1 Joan was a trailblazer.
Thanks to a bizarre corporate policy, women weren’t allowed to work at McDonald’s until the mid-1960s. But when Joan’s first husband, Rawland Smith, bought a franchise, she ran the restaurant’s day-to-day operations anyway.
2 The Krocs’ marriage started as an affair.
Ray fell for Joan when he saw her playing piano at a lounge in St. Paul in 1957. After more than a decade of openly pining for each other, the two dumped their spouses and ran off to Vegas.
3 Ray kept looking for the next big thing.
Once McDonald’s became a hit, Kroc got bored.
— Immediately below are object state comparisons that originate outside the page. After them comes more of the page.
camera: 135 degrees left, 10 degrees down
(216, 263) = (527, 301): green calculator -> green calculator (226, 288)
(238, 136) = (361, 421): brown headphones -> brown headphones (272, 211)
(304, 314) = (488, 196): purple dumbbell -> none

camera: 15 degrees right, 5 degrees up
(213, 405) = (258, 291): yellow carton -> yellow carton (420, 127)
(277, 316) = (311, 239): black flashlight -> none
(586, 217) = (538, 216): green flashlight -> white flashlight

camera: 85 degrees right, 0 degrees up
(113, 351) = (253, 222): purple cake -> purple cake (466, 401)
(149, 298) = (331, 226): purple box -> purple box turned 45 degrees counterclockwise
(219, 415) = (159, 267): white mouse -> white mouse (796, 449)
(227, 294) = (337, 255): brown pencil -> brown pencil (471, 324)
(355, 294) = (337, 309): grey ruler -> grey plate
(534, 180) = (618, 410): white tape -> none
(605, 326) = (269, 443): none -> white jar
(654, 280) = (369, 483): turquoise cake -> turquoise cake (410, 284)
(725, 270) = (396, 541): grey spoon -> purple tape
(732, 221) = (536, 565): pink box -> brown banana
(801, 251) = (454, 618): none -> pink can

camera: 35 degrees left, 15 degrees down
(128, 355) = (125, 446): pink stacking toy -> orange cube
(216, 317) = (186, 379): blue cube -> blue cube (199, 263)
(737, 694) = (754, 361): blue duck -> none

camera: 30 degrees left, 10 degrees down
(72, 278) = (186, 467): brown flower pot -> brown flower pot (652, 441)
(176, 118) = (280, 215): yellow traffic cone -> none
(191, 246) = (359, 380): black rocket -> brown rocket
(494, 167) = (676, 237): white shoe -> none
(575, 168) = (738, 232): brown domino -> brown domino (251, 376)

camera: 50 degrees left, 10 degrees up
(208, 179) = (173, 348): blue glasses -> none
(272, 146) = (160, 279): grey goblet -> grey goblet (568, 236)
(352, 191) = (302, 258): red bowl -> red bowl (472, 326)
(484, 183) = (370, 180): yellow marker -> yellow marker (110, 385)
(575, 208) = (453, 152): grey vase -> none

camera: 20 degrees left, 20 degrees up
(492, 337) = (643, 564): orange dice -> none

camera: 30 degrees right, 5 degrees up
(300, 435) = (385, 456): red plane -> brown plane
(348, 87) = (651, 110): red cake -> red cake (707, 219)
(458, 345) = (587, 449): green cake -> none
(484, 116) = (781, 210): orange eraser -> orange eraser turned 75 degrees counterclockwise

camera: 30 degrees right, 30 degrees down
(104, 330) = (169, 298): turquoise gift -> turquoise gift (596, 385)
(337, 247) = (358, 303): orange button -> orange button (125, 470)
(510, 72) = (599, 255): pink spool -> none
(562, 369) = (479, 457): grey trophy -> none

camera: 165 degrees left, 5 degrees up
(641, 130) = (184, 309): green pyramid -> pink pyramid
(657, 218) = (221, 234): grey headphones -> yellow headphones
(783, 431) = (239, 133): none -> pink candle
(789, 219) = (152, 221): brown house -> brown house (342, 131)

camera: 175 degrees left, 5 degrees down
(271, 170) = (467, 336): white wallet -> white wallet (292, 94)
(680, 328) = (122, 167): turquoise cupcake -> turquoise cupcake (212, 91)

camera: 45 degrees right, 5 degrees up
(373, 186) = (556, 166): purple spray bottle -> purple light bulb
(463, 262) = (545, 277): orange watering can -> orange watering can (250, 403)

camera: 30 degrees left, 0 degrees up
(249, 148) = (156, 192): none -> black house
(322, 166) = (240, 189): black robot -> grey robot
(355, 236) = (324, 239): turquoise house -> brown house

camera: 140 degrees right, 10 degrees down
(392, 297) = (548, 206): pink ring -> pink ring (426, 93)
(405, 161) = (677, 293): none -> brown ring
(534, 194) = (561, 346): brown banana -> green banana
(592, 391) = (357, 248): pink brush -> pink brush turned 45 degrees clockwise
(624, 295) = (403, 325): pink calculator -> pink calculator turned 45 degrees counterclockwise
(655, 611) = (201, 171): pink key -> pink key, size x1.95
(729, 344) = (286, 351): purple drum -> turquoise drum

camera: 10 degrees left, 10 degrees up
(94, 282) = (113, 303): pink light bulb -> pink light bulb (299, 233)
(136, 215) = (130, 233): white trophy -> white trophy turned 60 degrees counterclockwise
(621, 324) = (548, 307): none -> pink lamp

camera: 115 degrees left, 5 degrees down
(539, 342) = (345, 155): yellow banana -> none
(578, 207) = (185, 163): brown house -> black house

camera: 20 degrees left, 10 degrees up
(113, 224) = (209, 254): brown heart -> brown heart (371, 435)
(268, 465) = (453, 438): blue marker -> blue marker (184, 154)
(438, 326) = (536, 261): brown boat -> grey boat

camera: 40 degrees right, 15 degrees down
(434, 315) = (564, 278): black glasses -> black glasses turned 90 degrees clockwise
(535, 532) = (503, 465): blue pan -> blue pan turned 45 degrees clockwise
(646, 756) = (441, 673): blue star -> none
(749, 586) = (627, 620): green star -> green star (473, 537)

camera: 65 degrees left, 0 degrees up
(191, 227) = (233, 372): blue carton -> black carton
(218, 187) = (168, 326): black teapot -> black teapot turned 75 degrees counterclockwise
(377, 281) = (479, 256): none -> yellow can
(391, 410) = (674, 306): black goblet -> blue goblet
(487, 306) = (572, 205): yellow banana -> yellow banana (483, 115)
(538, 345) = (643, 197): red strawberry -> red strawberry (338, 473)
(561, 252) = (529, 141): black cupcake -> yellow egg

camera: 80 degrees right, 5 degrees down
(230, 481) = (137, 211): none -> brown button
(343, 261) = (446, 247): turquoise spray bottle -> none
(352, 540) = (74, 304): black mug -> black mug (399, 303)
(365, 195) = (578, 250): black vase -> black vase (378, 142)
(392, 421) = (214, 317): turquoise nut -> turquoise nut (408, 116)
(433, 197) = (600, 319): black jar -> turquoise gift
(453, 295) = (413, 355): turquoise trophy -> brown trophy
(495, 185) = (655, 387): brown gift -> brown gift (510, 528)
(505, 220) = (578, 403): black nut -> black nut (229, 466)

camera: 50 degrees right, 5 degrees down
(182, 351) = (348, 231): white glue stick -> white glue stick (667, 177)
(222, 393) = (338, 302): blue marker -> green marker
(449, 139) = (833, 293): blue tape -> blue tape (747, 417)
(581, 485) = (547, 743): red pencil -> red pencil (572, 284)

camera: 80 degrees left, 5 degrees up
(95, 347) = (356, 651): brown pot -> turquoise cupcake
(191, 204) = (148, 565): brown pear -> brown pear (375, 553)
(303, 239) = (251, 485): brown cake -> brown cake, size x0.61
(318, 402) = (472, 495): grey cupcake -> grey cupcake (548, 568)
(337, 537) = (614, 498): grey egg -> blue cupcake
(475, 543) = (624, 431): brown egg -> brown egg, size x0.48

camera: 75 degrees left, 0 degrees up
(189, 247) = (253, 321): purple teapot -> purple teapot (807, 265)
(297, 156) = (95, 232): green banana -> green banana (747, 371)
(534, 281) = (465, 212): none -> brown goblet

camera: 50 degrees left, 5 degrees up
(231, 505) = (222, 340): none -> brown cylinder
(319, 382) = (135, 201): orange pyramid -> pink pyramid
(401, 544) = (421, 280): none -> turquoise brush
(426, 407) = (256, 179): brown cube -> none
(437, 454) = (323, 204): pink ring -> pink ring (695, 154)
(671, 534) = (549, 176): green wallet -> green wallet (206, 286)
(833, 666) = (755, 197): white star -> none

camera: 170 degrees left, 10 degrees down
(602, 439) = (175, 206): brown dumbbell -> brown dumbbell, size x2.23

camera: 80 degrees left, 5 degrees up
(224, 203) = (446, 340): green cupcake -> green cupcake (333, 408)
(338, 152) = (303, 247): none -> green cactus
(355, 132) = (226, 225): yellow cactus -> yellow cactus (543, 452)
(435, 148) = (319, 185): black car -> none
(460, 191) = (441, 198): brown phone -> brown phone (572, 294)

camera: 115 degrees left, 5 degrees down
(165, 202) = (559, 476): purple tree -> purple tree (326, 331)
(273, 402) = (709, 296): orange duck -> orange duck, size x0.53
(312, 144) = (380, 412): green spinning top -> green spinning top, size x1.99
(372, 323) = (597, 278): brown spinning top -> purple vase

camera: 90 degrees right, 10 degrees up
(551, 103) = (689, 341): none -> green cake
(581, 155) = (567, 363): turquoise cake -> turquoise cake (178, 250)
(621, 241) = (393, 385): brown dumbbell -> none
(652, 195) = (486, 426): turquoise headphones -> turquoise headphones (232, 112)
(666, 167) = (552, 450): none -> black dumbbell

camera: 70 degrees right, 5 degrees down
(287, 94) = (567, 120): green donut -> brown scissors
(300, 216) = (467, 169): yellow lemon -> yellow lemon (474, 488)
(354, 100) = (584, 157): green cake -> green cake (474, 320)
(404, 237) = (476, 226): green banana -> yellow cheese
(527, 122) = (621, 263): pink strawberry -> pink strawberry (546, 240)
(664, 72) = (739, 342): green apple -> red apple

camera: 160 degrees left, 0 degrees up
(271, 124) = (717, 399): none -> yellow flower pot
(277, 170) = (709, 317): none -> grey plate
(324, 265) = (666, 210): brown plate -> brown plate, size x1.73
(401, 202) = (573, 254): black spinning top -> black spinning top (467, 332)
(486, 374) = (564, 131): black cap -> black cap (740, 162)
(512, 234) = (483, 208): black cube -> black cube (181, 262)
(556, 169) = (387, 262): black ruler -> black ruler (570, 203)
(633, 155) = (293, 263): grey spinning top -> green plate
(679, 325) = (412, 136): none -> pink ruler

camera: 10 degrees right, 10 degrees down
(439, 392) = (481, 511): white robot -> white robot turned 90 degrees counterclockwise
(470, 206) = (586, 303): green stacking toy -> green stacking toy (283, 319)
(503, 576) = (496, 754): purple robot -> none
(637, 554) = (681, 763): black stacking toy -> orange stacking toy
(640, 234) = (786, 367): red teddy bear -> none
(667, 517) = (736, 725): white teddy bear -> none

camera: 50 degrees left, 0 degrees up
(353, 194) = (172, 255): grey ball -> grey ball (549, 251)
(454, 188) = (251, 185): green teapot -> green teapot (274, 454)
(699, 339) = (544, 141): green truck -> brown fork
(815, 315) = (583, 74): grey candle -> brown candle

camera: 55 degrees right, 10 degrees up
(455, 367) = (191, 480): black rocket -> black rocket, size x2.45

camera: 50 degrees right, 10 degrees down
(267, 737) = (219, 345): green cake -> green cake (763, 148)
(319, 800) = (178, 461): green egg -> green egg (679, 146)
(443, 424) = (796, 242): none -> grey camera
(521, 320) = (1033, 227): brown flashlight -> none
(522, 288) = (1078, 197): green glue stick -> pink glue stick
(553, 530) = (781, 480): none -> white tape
He considered building amusement parks and invested in pet motels before buying the San Diego Padres on a whim in 1974. (The Cubs, his first choice, weren’t for sale.)
4 They knew how to use their cash.
Ray donated to charities wherever he opened a franchise. And Joan had her own projects: Having lived with Ray’s drinking problem, she started Operation Cork, a program for families of alcoholics. And the Kroc Center in Chicago was one of 26 community hubs built with a $1.5 billion donation to the Salvation Army.
5 Joan didn’t skimp on herself, either.
There was her $16 million Gulfstream jet (cheekily named Impromptu) and $32,000 engraved replica of the Declaration of Independence. But her real pride and joy: a $3 million diamond-encrusted Fabergé egg.